RV870 or CypressAs you can imagine, to fully implement support for Direct3D 11, AMD had to develop a new GPU. The architecture changes required were however minor as Direct3D 10.1 support on previous cards and the fact that tessellation units have been integrated for several generations already meant that the Radeon HD 4000s weren’t far off. This is partly why AMD was quicker off the mark with its card than NVIDIA.
Cypress, the GPU codename (also called the RV870), uses comparable architecture to the Radeon HD 4800s and 4700s, but doubles the number of execution units and has an amazing 2.15 billion transistors in a surface area of 334 mm²! Enough to take the card up to 2.72 teraflops.
The Radeon 5800 GPU is made up of large 2560-bit SIMD units, each including 16 vec5 shaders. Here AMD (much in the same way as NVIDIA does) talks about 80 cores per SIMD unit, however we see this as a misleading attempt to play up GPU capacities in comparison to CPUs. That said, while AMD has retained the old structure when it comes to execution units, it has doubled the number of SIMDs from 10 to 20, going from 160 vec5 shaders to 320 or from 800 to 1600 stream processing units (cores).
The internal structure of the vec5 shaders remains more or less the same, of a 4+1 type. The first 4 units are identical and can execute one single precision FP32 instruction per cycle, an INT24 instruction per cycle, an FP64 addition in 2 cycles or a multiplication (or multiplication + addition) in 4 cycles. The 5th unit is distinct and can execute either one single precision FP32 per cycle, an INT32 per cycle or a special FP32 per cycle.
A significant development is that Cypress supports the new IEEE754-2008 standard required by Direct3D 11. This adds FMA (Fused Multiply Add) instruction support that, in contrast to the standard MAD (Multiply Add) instruction, allows you to retain the totality of the intermediary result of the multiplication and therefore gives higher precision. Given how floating point numbers function, this provides very efficient processing of other instructions. AMD has taken advantage of this by making the scalar product more efficient and adding a native SAD (Sum of Absolute Difference) instruction that greatly accelerates certain algorithms.
When you use such vec5 units rather than the scalar units in NVIDIA GPUs, the compiler has to try and find 5 independent instructions to process in parallel. This is often impossible, which is what makes this type of architecture less efficient per unit. It does however allow AMD to build many more units into its GPUs.
Each SIMD has 16384 128-bit registers, like on previous generations, and can support a large number of threads and therefore better mask latencies.

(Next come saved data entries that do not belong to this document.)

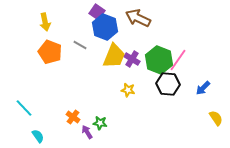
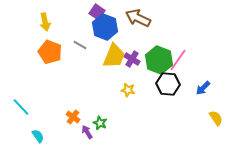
cyan line: moved 3 px left, 1 px up
green star: rotated 16 degrees clockwise
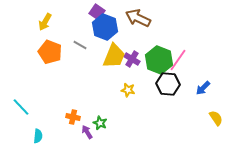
yellow arrow: rotated 42 degrees clockwise
orange cross: rotated 24 degrees counterclockwise
cyan semicircle: rotated 40 degrees clockwise
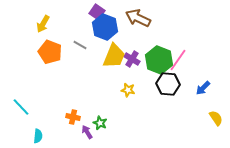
yellow arrow: moved 2 px left, 2 px down
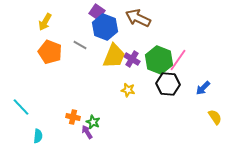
yellow arrow: moved 2 px right, 2 px up
yellow semicircle: moved 1 px left, 1 px up
green star: moved 7 px left, 1 px up
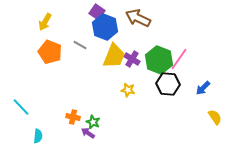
pink line: moved 1 px right, 1 px up
purple arrow: moved 1 px right, 1 px down; rotated 24 degrees counterclockwise
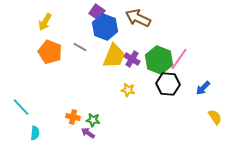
gray line: moved 2 px down
green star: moved 2 px up; rotated 16 degrees counterclockwise
cyan semicircle: moved 3 px left, 3 px up
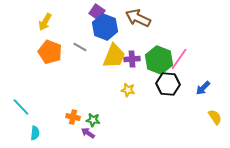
purple cross: rotated 35 degrees counterclockwise
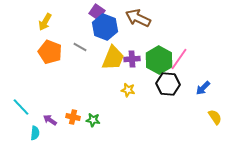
yellow trapezoid: moved 1 px left, 2 px down
green hexagon: rotated 8 degrees clockwise
purple arrow: moved 38 px left, 13 px up
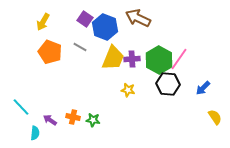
purple square: moved 12 px left, 7 px down
yellow arrow: moved 2 px left
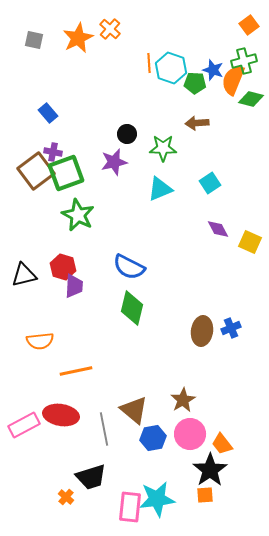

As well as arithmetic logic units, each vec5 processor has a unit to process branching that therefore slows down performance less, at least if there isn’t any divergence as each SIMD works on blocks of 64 threads (as against 32 with NVIDIA). As soon as there is divergence between threads, the two branches must be executed one after the other with a mask so as only to write the results for threads that use the branches.
Again to give full support for Direct3D 11, each SIMD now has 32 KB of shared memory rather than 16 KB (Radeon HD 4600 to 4800). The global shared memory of 64 KB for all the SIMDs is made available in addition, exposed via an extension in OpenCL.
No change when it comes to the texturing units, still 4 per SIMD. AMD says however that it has increased bandwidth to feed L1 caches, which should improve yeild.
In the AMD documentation, the fact that they were highlighting the addition of a second rasterizer made us think that Cypress might be the first GPU to rasterize two triangles per cycle; up until now this has been the only stage not to have been parallelized. Doing this represents several challenges and we momentarily thought AMD might have come up with a solution. However, when questioned, the manufacturer told us that the addition of a second rasterizer was simply to supply the 20 SIMDs and 32 ROPs and that there is only one setup engine and only one triangle processed per clock cycle. Instead of a complex rasterizer to handle breaking them down into pixels, we have 2 more simple ones, which boils down to the same thing.
Note that like in all previous GPUs tessellation is handled by fixed-function units (it could have been done via a programme executed in the SIMDs). However, the fixed-function units for interpolation have now disappeared and interpolation is carried out by the shader processing units.
ROPs doubled and 256-bit bus
Like on the RV740, AMD has doubled the number of ROPs per memory controller. There are still 4 64-bit controllers for a total memory bus of 256 bits, but Cypress has 32 ROPs. To support the extra load, the L2 caches for each controller have been doubled to 128 KB.
While processing power has doubled, the memory bus remains the same and AMD won’t be able to count on faster GDDR5 memory for its new GPU. This means that the processing power to memory bandwidth ratio will be significantly higher and in some cases risks limiting Cypress.